CANNES, FRANÇA (FOLHAPRESS) - Quando o homem sai do táxi e caminha aos pés de uma necrópole antiga, ainda não sabemos quem ele é nem quais são seus dramas particulares. Mas nessa tomada, a mais ampla de seu novo filme, o iraniano Ashgar Farhadi reduz seu herói à dimensão de uma formiga contra o paredão de pedra em que foi escavada a tumba do imperador Xerxes.

São poucos segundos antes de a câmera voltar à perspectiva do ombro do protagonista de "O Herói", que estreou nesta terça (13) no Festival de Cinema de Cannes. É o suficiente para mostrar que essa será a história de um indivíduo em si insignificante, mas cuja experiência é universal.

O homem que sobe a escada em meio a sons de ferramentas atende pelo nome de Rahim e, em seu primeiro diálogo, revela que tem um problema de dinheiro, mas espera resolvê-lo em breve.

Interpretado pelo iraniano Amir Jadidi, Rahim está numa saída temporária da cadeia, onde cumpre pena por calote. Poucos dias antes, caiu do céu a oportunidade de saldar sua dívida: Farkhondeh, sua namorada, encontrou na rua uma bolsa cheia de peças de ouro.

É a primeira reviravolta de várias que enredam Rahim, sua namorada e sua família numa teia kafkiana, na qual ele passa de herói a vilão e de novo a herói em questão de dias.

Sem conseguir vender o ouro, o presidiário decide procurar seu verdadeiro dono para devolvê-lo. O gesto atrai a atenção de diretores da cadeia, interessados em fazer dele um exemplo.

Rahim de início resiste: "Não fiz nada de especial", afirma antes de ser entrevistado por uma emissora de TV. Além disso, ele quer proteger Farkhondeh, cuja família ainda ignora o namoro.

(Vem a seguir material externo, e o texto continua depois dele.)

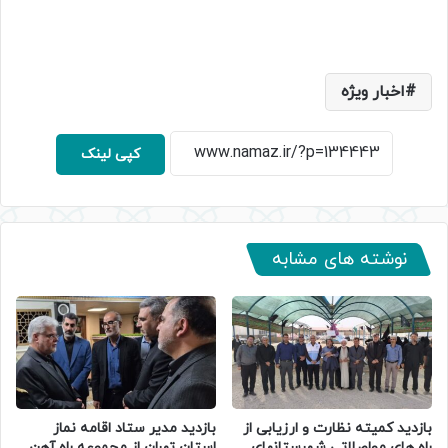
اخبار ویژه
کپی لینک
نوشته های مشابه
بازدید کمیته نظارت و ارزیابی از
بازدید مدیر ستاد اقامه نماز
راه های مواصلاتی شهرستانهای
استان تهران از مجموعه راه آهن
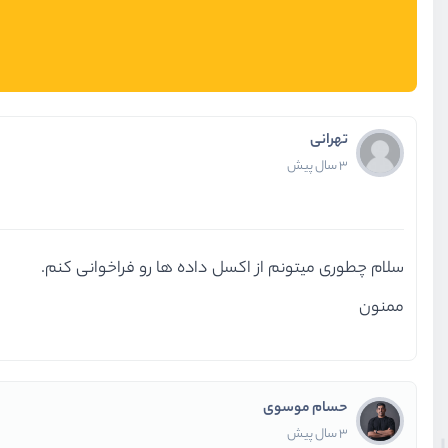
تهرانی
3 سال پیش
سلام چطوری میتونم از اکسل داده ها رو فراخوانی کنم.
ممنون
حسام موسوی
3 سال پیش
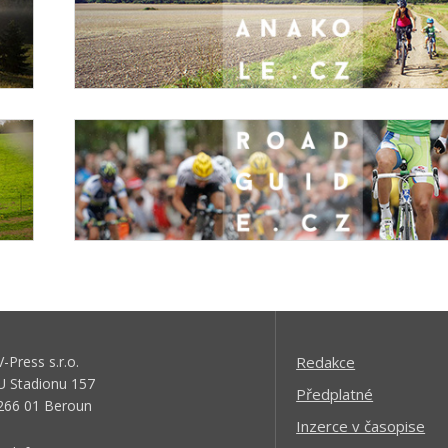
V-Press s.r.o.
Redakce
U Stadionu 157
Předplatné
266 01 Beroun
Inzerce v časopise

Como isso o impediria de contar a história em público, um de seus guardiões o convence a dizer que foi ele quem encontrou o ouro. Entre ingênuo e encantado com os refletores, Rahim concorda.

Essa primeira falha, que cobrará seu preço mais tarde, é a última revelação deste texto sobre o enredo: guinadas inesperadas são a essência do filme, e revelá-las seria um desserviço ao espectador.

O que é possível dizer sem estragar prazeres é que ninguém é tão bom ou tão mau quanto parece à primeira vista. Nem o fiador de Rahim, responsável por sua prisão, nem o futuro empregador que desconfia de sua história, nem a instituição de caridade que tenta ajudá-lo.

As mídias sociais, capazes de construir ou destruir reputações, também encontram seu lugar em "O Herói", já que são o "espaço perfeito para mal-entendidos", segundo Farhadi, 49.

"Você usa poucas palavras para apresentar uma notícia, uma pessoa, uma história. E muitas vezes a situação ou a pessoa são mais complexas, precisariam de mais espaço para realmente apresentar as nuances", afirmou o diretor à revista Variety.

"O Herói" é o quarto filme de Farhadi em Cannes, onde ele ainda não levou a Palma de Ouro. "O Passado" (2013) ganhou o prêmio do júri ecumênico, e "O Apartamento" (2016), de melhor roteiro. Sua participação mais recente foi com "Todos Já Sabem" (2018), rodado em espanhol.

Um dos poucos diretores a ter vencido dois Oscar de melhor filme estrangeiro, com "O Apartamento" e "A Separação" (2011), Farhadi também ganhou o Urso de Ouro e o prêmio do júri ecumênico do Festival de Berlim por esse último filme. "Procurando Elly", de 2009, levou o Urso de Prata de melhor diretor.

Como nos sucessos anteriores, em "O Herói" ele mostra talento para exibir cenas de forte carga emocional com poucas palavras e até com pouca ação -embora ela apareça de forma decisiva ao longo da trama.

Grande parte desse efeito vem da câmera que acompanha de perto os atores e coloca a plateia dentro da cena. É pelo olhar, tom de voz, ritmo da respiração e movimento dos corpos que o diretor imprime as variações interiores de seus personagens.

Esse matiz só é quebrado pelo personagem do filho de Rahim, um menino muito gago cuja participação na trama acrescenta sempre tristeza e aflição. No fim, Farhadi leva seu herói para o mesmo lugar de onde partiu. Mas, com outro ponto de vista, pela esquadria da porta Rahim assiste a um futuro possível.